## [Exercise requirements]
Repeat every one of the rows below word for word, leaving out the pictures.

Stored entries:
#####

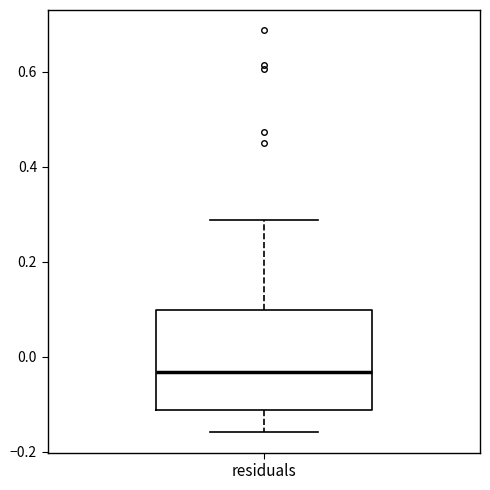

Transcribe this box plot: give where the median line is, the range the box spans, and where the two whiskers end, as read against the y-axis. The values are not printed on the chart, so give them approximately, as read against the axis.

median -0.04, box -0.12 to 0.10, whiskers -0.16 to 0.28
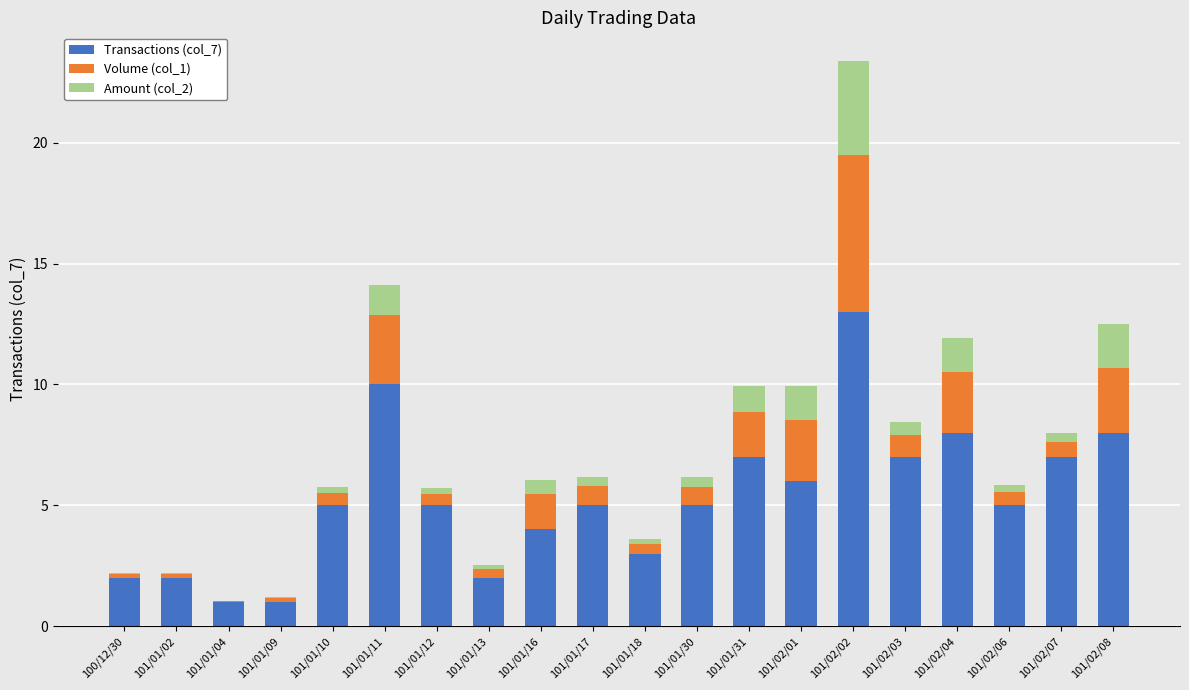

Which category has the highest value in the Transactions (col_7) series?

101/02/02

#####

## [Output of the exercise]
Transcribe this box plot: give where the median line is, the range the box spans, and where the two whiskers end, as read against the y-axis. The values are not printed on the chart, so give them approximately, as read against the axis.

median -0.04, box -0.12 to 0.10, whiskers -0.16 to 0.28

Which category has the highest value in the Transactions (col_7) series?

101/02/02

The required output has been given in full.